L'accompagnement thérapeutique soutient une meilleure connaissance de soi et ouvre des espaces d'expérimentation où il devient possible de :
- s'entraîner à dire « non » ;
- ralentir le rythme relationnel lorsque cela est nécessaire ;
- différencier ressenti, émotion et passage à l'acte ;
- tester une parole plus claire et plus ajustée ;
- explorer la colère comme signal de limite, plutôt que comme violence.
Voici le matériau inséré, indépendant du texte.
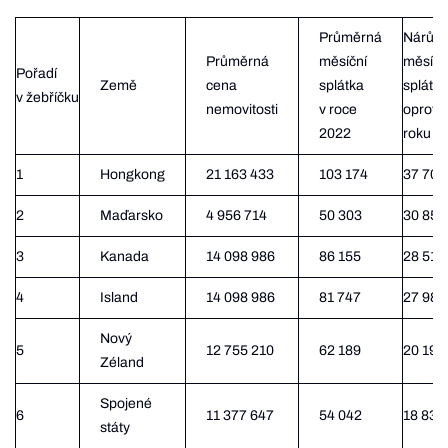
Průměrná
Nárůst
Průměrná
měsíční
měsíčn
Pořadí
Země
cena
splátka
splátek
v žebříčku
nemovitosti
v roce
oproti
2022
roku 2
1
Hongkong
21 163 433
103 174
37 700
2
Maďarsko
4 956 714
50 303
30 857
3
Kanada
14 098 986
86 155
28 513
4
Island
14 098 986
81 747
27 983
Nový
5
12 755 210
62 189
20 199
Zéland
Spojené
6
11 377 647
54 042
18 832
státy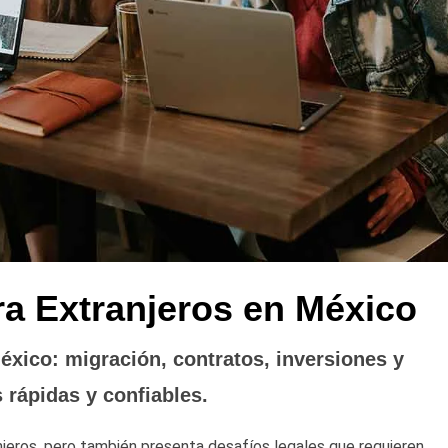
a Extranjeros en México
éxico: migración, contratos, inversiones y
 rápidas y confiables.
jeros, pero también presenta desafíos legales que requieren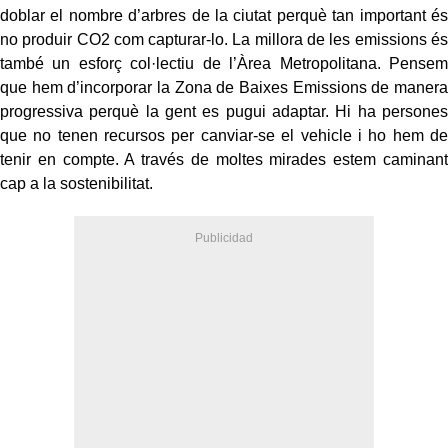
doblar el nombre d’arbres de la ciutat perquè tan important és
no produir CO2 com capturar-lo. La millora de les emissions és
també un esforç col·lectiu de l’Àrea Metropolitana. Pensem
que hem d’incorporar la Zona de Baixes Emissions de manera
progressiva perquè la gent es pugui adaptar. Hi ha persones
que no tenen recursos per canviar-se el vehicle i ho hem de
tenir en compte. A través de moltes mirades estem caminant
cap a la sostenibilitat.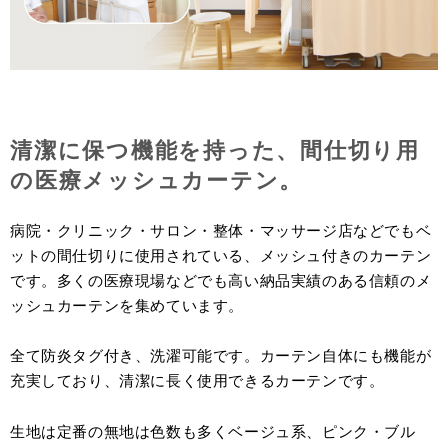
清潔に保つ機能を持った、間仕切り用
の医療メッシュカーテン。
病院・クリニック・サロン・整体・マッサージ店などでもベ
ットの間仕切りに使用されている、メッシュ付きのカーテン
です。多くの医療現場などでも高い納品実績のある信頼のメ
ッシュカーテンを集めています。
全て防炎タグ付き、洗濯可能です。カーテン自体にも機能が
充実しており、清潔に長く使用できるカーテンです。
生地は定番の無地は色数も多くベージュ系、ピンク・ブル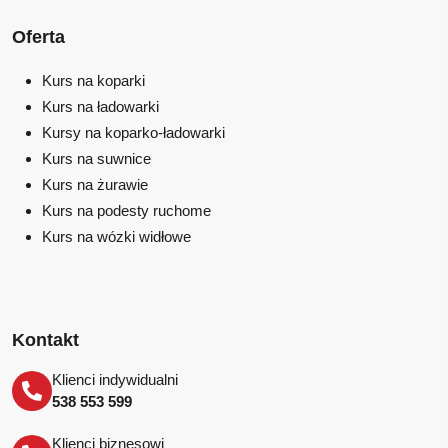
Oferta
Kurs na koparki
Kurs na ładowarki
Kursy na koparko-ładowarki
Kurs na suwnice
Kurs na żurawie
Kurs na podesty ruchome
Kurs na wózki widłowe
Kontakt
Klienci indywidualni
538 553 599
Klienci biznesowi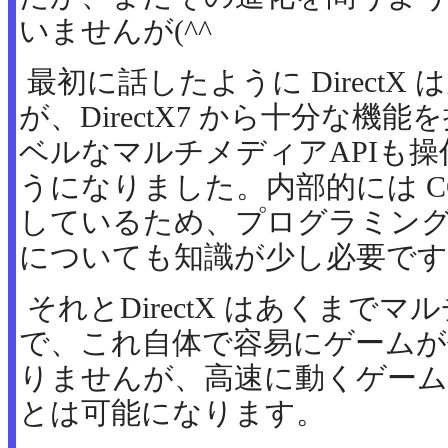
いませんが(^^ゞ
最初に話したように Direct
が、DirectX7 から十分な機
ベルなマルチメディアAPIも
うになりました。内部的には C
しているため、プログラミング
についても知識が少し必要です
それとDirectX はあくまでマ
で、これ自体で容易にゲーム
りませんが、高速に動くゲーム
とは可能になります。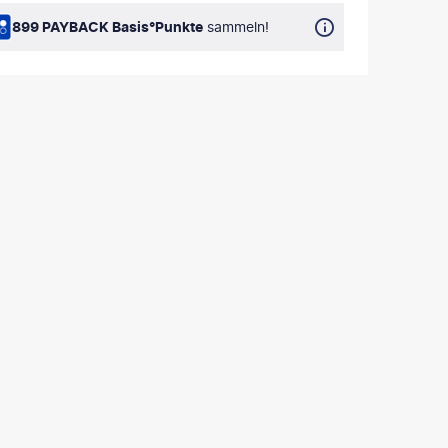
899 PAYBACK Basis°Punkte
sammeln!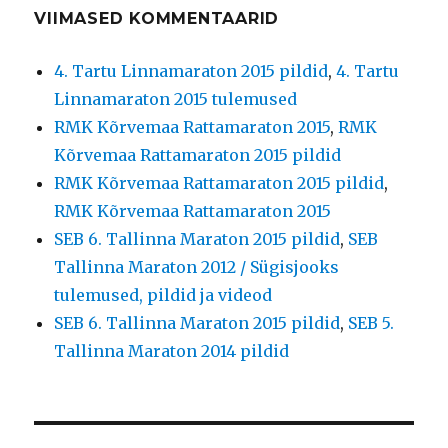
VIIMASED KOMMENTAARID
4. Tartu Linnamaraton 2015 pildid
,
4. Tartu
Linnamaraton 2015 tulemused
RMK Kõrvemaa Rattamaraton 2015
,
RMK
Kõrvemaa Rattamaraton 2015 pildid
RMK Kõrvemaa Rattamaraton 2015 pildid
,
RMK Kõrvemaa Rattamaraton 2015
SEB 6. Tallinna Maraton 2015 pildid
,
SEB
Tallinna Maraton 2012 / Sügisjooks
tulemused, pildid ja videod
SEB 6. Tallinna Maraton 2015 pildid
,
SEB 5.
Tallinna Maraton 2014 pildid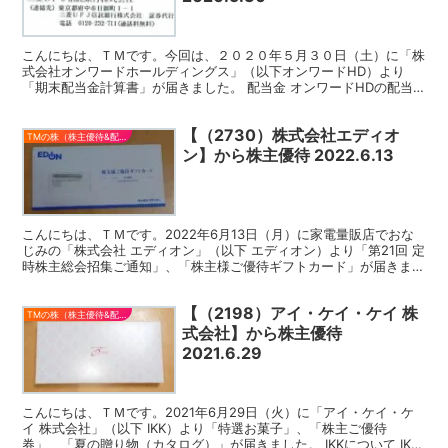
こんにちは、ＴＭです。今回は、２０２０年５月３０日（土）に「株
式会社オンワードホールディングス」（以下オンワードHD）より
「期末配当金計算書」が届きました。 配当金 オンワードHDの配当
は、「１株あたり24円」でした。ＴＭは、１００株を持っ...
【（2730）株式会社エディオ
TMの株（株主優待&配当）
ン】から株主優待 2022.6.13
こんにちは、ＴＭです。2022年6月13日（月）に家電量販店でおな
じみの「株式会社 エディオン」（以下 エディオン）より「第21回 定
時株主総会招集ご通知」、「株主様ご優待ギフトカード」が届きまし
た。今回は、エディオンの株主優待についての、...
【（2198）アイ・ケイ・ケイ 株
TMの株（株主優待&配当）
式会社】から株主優待
2021.6.29
こんにちは、ＴＭです。2021年6月29日（火）に「アイ・ケイ・ケ
イ 株式会社」（以下 IKK）より「特選お菓子」、「株主ご優待
券」、「夏の贈り物（カタログ）」が届きました。 IKKについて IKK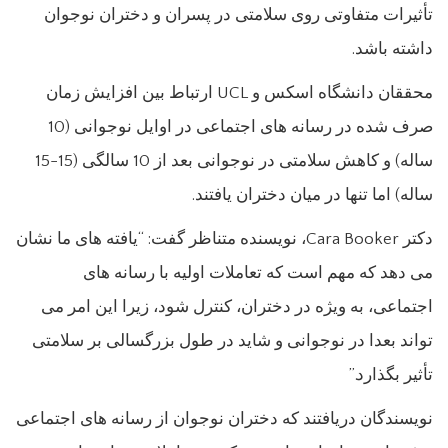
تأثیرات متفاوتی روی سلامتی در پسران و دختران نوجوان
داشته باشد.
محققان دانشگاه اسکس و UCL ارتباط بین افزایش زمان
صرف شده در رسانه های اجتماعی در اوایل نوجوانی (10
ساله) و کاهش سلامتی در نوجوانی بعد از 10 سالگی (15-15
ساله) اما تنها در میان دختران یافتند.
دکتر Cara Booker، نویسنده متناظر گفت: “یافته های ما نشان
می دهد که مهم است که تعاملات اولیه با رسانه های
اجتماعی، به ویژه در دختران، کنترل شود، زیرا این امر می
تواند بعدا در نوجوانی و شاید در طول بزرگسالی بر سلامتی
تأثیر بگذارد.”
نویسندگان دریافتند که دختران نوجوان از رسانه های اجتماعی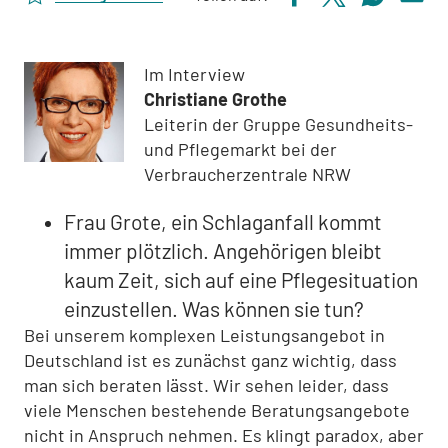
Im Interview
Christiane Grothe
Leiterin der Gruppe Gesundheits-
und Pflegemarkt bei der
Verbraucherzentrale NRW
Frau Grote, ein Schlaganfall kommt
immer plötzlich. Angehörigen bleibt
kaum Zeit, sich auf eine Pflegesituation
einzustellen. Was können sie tun?
Bei unserem komplexen Leistungsangebot in
Deutschland ist es zunächst ganz wichtig, dass
man sich beraten lässt. Wir sehen leider, dass
viele Menschen bestehende Beratungsangebote
nicht in Anspruch nehmen. Es klingt paradox, aber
L'expérimentation au sein d'une relation thérapeutique sécurisée renforce la capacité à dire stop et soutient l'autonomie. Progressivement, il devient possible de repérer les signes précoces de la violence relationnelle : tensions corporelles, émotions évitées (peur, colère, tristesse), moments où l'on se coupe de soi-même pour préserver la relation.
Ces nouvelles expériences restaurent la capacité à être en contact avec son ressenti, ses émotions et ses besoins, et contribuent à prévenir la répétition de dynamiques violentes.
Plus qu'une lutte contre la violence, la Gestalt-thérapie propose une réhabilitation du lien vivant — un lien dans lequel chacun peut exister pleinement, sans se perdre ni dominer l'autre. Elle permet de transformer des dynamiques violentes en opportunités de croissance, de différenciation et de responsabilité relationnelle.
Références
Coutanceau, R. (2015). Le changement en psychothérapie des victimes de violences. Mémoire Traumatique et Psychanalyse. Delville, J. (2007). Agressivité, violence et relation thérapeutique. Cahiers de Gestalt-thérapie, 21(2), 119-140. Hirigoyen, M.-F. (1998). Le harcèlement moral. La Découverte. Taylor, M. (2018). Psychotraumatisme et gestalt-thérapie : une approche relationnelle. Le Journal des psychologues, 359(7), 30-35.